## About this exercise:
This exercise asks for an exact copy of every entry below, with pictures omitted.

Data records
• • •

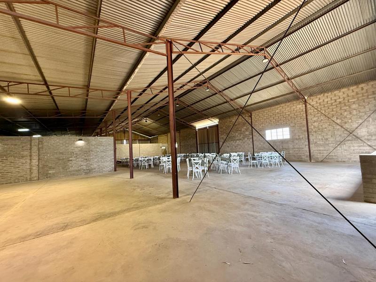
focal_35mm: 14
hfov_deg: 102.1
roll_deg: +2.8
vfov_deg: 85.7
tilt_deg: +3.8
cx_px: 188
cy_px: 141
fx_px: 152
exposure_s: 1/92
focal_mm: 2.22
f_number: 2.2
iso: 320
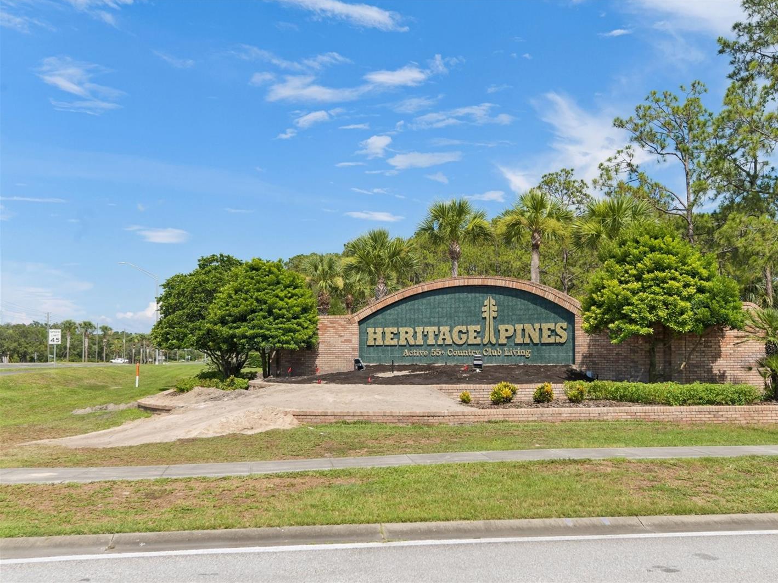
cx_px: 439
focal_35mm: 38
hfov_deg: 48.9
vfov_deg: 37.7
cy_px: 291
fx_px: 854
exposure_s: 1/1600
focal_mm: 35
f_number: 8
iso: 400
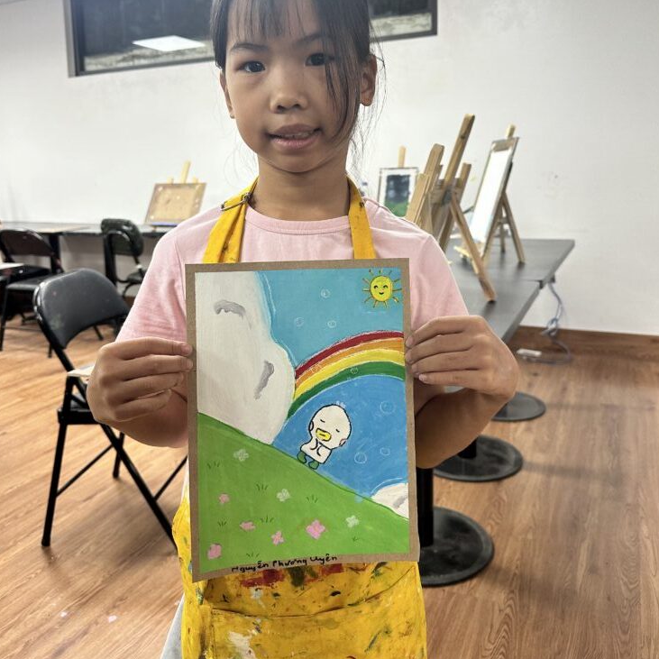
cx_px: 332
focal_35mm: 29
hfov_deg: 55.6
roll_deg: +0.7
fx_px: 625
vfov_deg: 55.0
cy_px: 247
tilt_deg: -6.4
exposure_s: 1/100
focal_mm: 6.86
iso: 200
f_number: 1.78
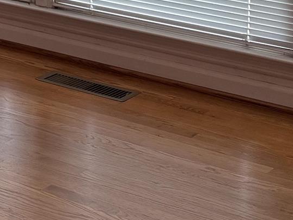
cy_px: -219
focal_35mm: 137
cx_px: -297
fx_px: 1160
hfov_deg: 12.6
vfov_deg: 10.0
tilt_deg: -5.2
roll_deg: +0.9
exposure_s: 1/121
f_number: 1.78
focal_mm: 6.76
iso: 80
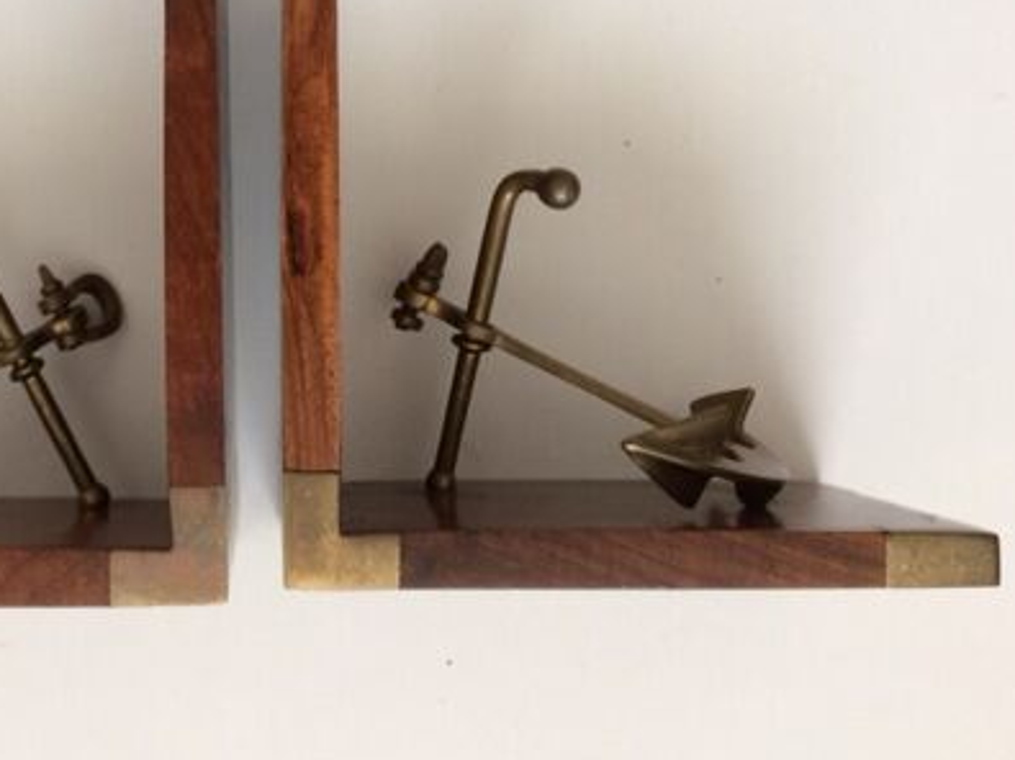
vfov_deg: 30.4
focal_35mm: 47
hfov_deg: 39.5
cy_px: 195
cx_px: 272
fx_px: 1378
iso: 125
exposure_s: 1/33
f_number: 2.2
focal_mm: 4.15
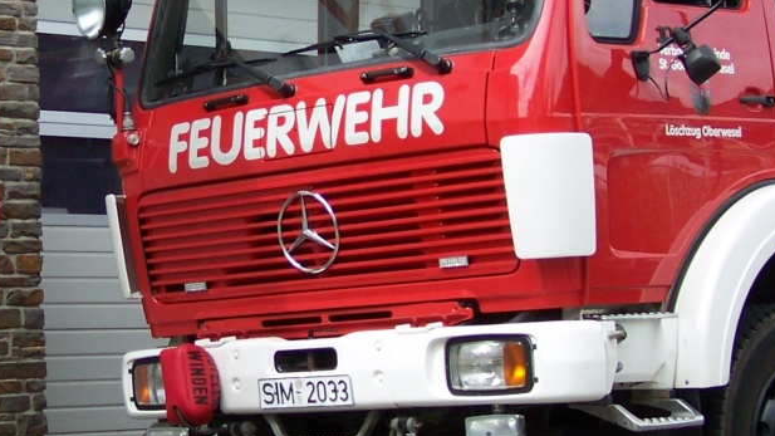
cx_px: 167
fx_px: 2671
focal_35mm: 130
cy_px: 158
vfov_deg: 9.3
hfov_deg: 16.4
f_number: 2.8
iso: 64
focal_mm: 7.6
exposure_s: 1/400
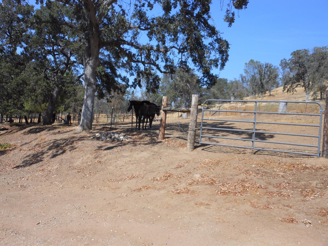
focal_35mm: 28
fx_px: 265
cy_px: 123
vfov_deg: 49.7
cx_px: 164
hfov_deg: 63.5
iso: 80
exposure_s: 1/640
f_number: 3.7
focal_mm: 5
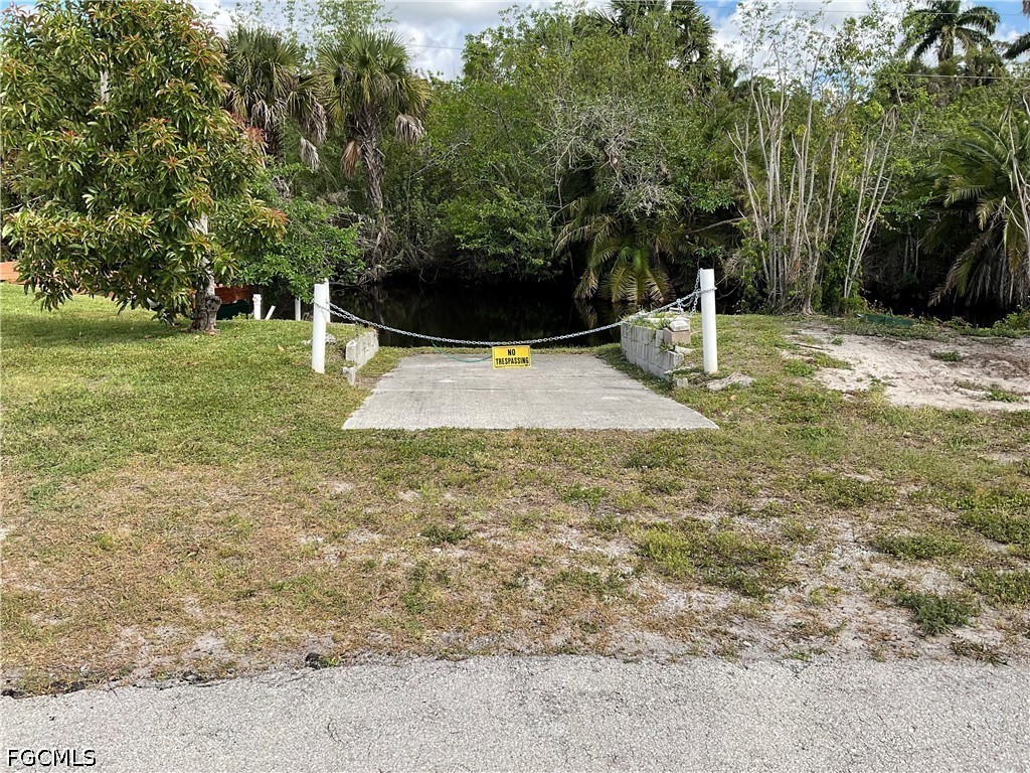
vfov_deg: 48.2
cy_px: 386
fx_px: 863
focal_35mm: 29
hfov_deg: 61.7
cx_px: 515
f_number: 1.8
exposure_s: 1/978
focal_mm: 3
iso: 16
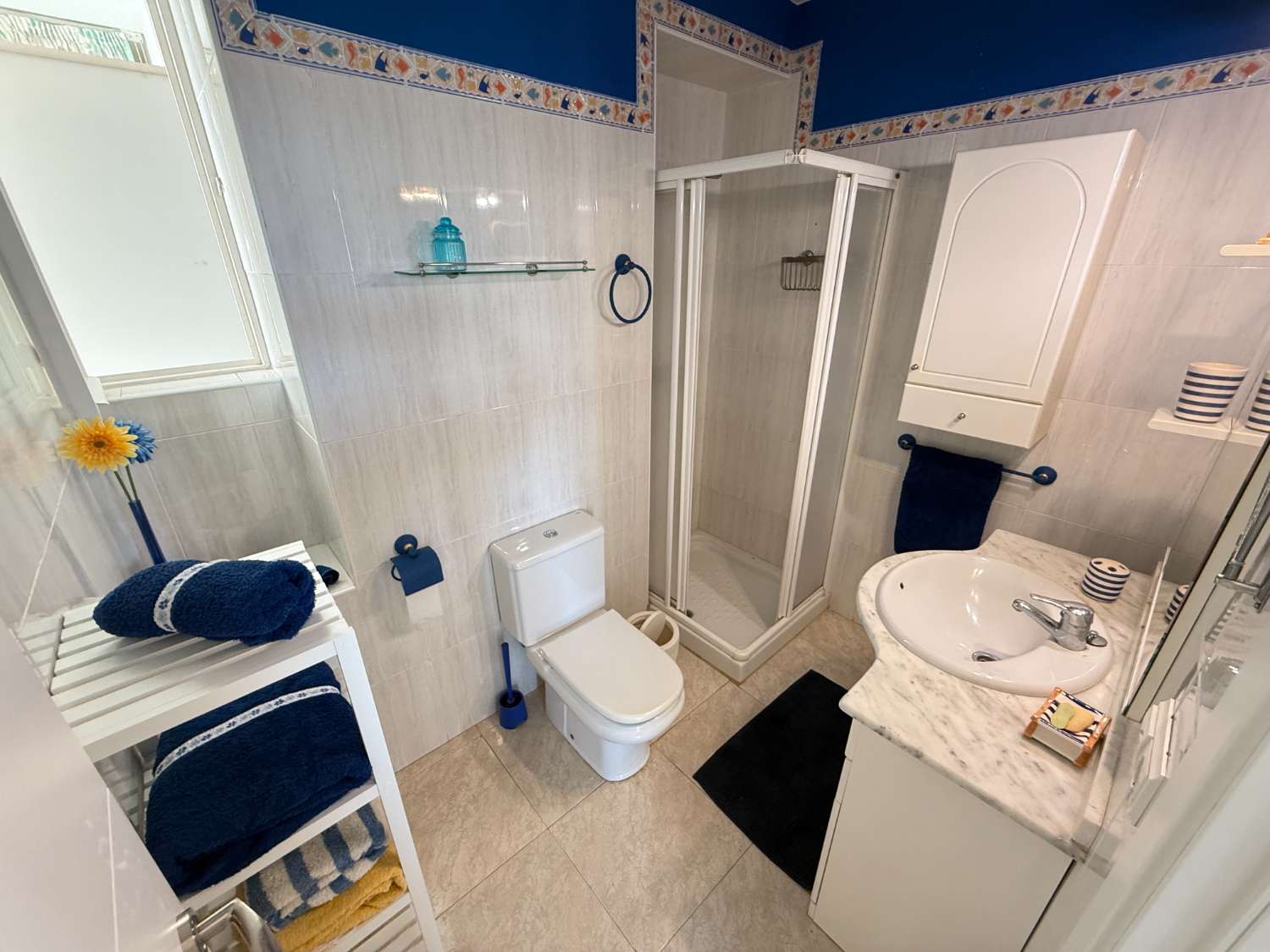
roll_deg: +0.5
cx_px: 635
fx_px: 514
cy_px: 476
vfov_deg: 85.7
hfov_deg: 102.1
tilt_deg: -23.6
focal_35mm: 14
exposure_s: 1/50
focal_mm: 2.22
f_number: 2.2
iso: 250
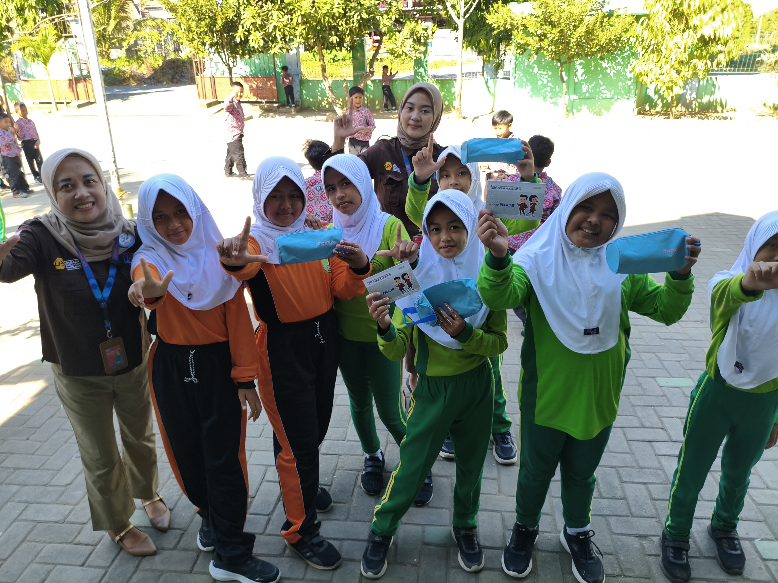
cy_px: 292
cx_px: 389
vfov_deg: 53.1
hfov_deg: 67.3
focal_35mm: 26
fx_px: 584
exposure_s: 1/385
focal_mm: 4.94
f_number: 1.5
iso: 80
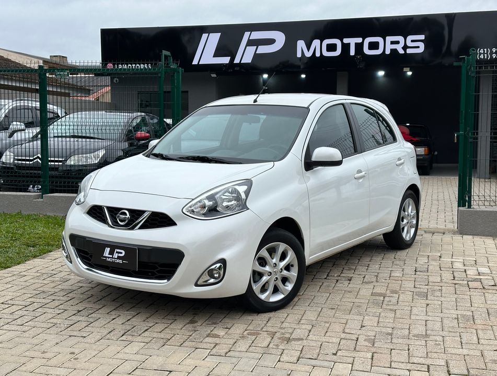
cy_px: 188
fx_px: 692
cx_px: 248
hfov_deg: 39.5
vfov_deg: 30.4
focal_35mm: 48
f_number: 1.78
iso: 64
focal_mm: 6.86
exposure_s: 1/1199
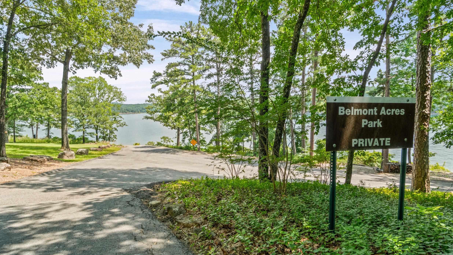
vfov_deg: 58.0
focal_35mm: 19
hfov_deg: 89.6
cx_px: 226
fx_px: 228
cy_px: 105
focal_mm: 12
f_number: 9
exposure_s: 1/40
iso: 250
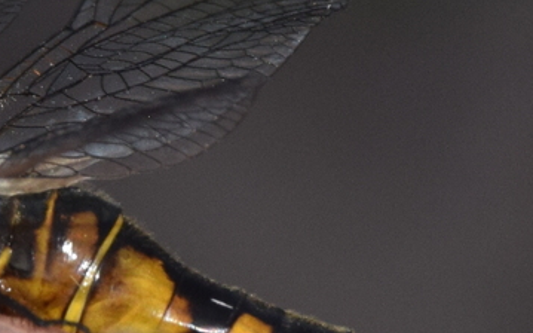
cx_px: 174
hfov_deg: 3.7
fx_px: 8319
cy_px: 165
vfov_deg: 2.3
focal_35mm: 573
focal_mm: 140
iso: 400
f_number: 16
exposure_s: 1/160
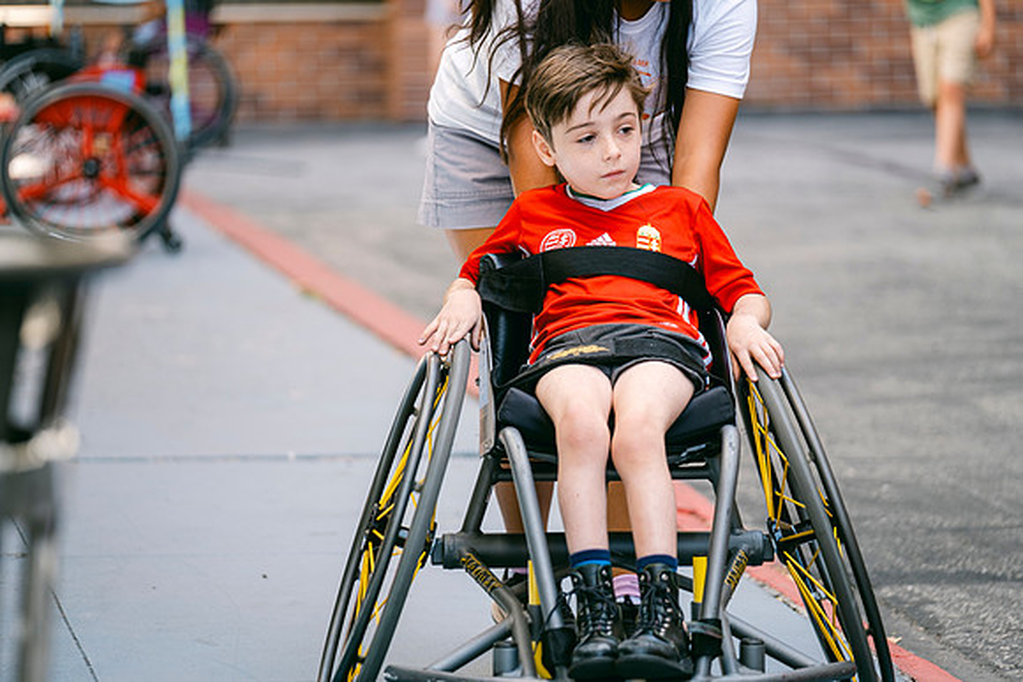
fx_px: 5969
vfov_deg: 6.5
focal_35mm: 210
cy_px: 341
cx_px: 512
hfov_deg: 9.8
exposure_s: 1/170
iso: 160
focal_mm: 140
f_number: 2.8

• • •

## Result:
focal_35mm: 14
hfov_deg: 102.1
roll_deg: +2.8
vfov_deg: 85.7
tilt_deg: +3.8
cx_px: 188
cy_px: 141
fx_px: 152
exposure_s: 1/92
focal_mm: 2.22
f_number: 2.2
iso: 320
cx_px: 439
focal_35mm: 38
hfov_deg: 48.9
vfov_deg: 37.7
cy_px: 291
fx_px: 854
exposure_s: 1/1600
focal_mm: 35
f_number: 8
iso: 400
cx_px: 332
focal_35mm: 29
hfov_deg: 55.6
roll_deg: +0.7
fx_px: 625
vfov_deg: 55.0
cy_px: 247
tilt_deg: -6.4
exposure_s: 1/100
focal_mm: 6.86
iso: 200
f_number: 1.78
cy_px: -219
focal_35mm: 137
cx_px: -297
fx_px: 1160
hfov_deg: 12.6
vfov_deg: 10.0
tilt_deg: -5.2
roll_deg: +0.9
exposure_s: 1/121
f_number: 1.78
focal_mm: 6.76
iso: 80
vfov_deg: 30.4
focal_35mm: 47
hfov_deg: 39.5
cy_px: 195
cx_px: 272
fx_px: 1378
iso: 125
exposure_s: 1/33
f_number: 2.2
focal_mm: 4.15
cx_px: 167
fx_px: 2671
focal_35mm: 130
cy_px: 158
vfov_deg: 9.3
hfov_deg: 16.4
f_number: 2.8
iso: 64
focal_mm: 7.6
exposure_s: 1/400
focal_35mm: 28
fx_px: 265
cy_px: 123
vfov_deg: 49.7
cx_px: 164
hfov_deg: 63.5
iso: 80
exposure_s: 1/640
f_number: 3.7
focal_mm: 5
vfov_deg: 48.2
cy_px: 386
fx_px: 863
focal_35mm: 29
hfov_deg: 61.7
cx_px: 515
f_number: 1.8
exposure_s: 1/978
focal_mm: 3
iso: 16
roll_deg: +0.5
cx_px: 635
fx_px: 514
cy_px: 476
vfov_deg: 85.7
hfov_deg: 102.1
tilt_deg: -23.6
focal_35mm: 14
exposure_s: 1/50
focal_mm: 2.22
f_number: 2.2
iso: 250
cy_px: 292
cx_px: 389
vfov_deg: 53.1
hfov_deg: 67.3
focal_35mm: 26
fx_px: 584
exposure_s: 1/385
focal_mm: 4.94
f_number: 1.5
iso: 80
cy_px: 188
fx_px: 692
cx_px: 248
hfov_deg: 39.5
vfov_deg: 30.4
focal_35mm: 48
f_number: 1.78
iso: 64
focal_mm: 6.86
exposure_s: 1/1199
vfov_deg: 58.0
focal_35mm: 19
hfov_deg: 89.6
cx_px: 226
fx_px: 228
cy_px: 105
focal_mm: 12
f_number: 9
exposure_s: 1/40
iso: 250
cx_px: 174
hfov_deg: 3.7
fx_px: 8319
cy_px: 165
vfov_deg: 2.3
focal_35mm: 573
focal_mm: 140
iso: 400
f_number: 16
exposure_s: 1/160
fx_px: 5969
vfov_deg: 6.5
focal_35mm: 210
cy_px: 341
cx_px: 512
hfov_deg: 9.8
exposure_s: 1/170
iso: 160
focal_mm: 140
f_number: 2.8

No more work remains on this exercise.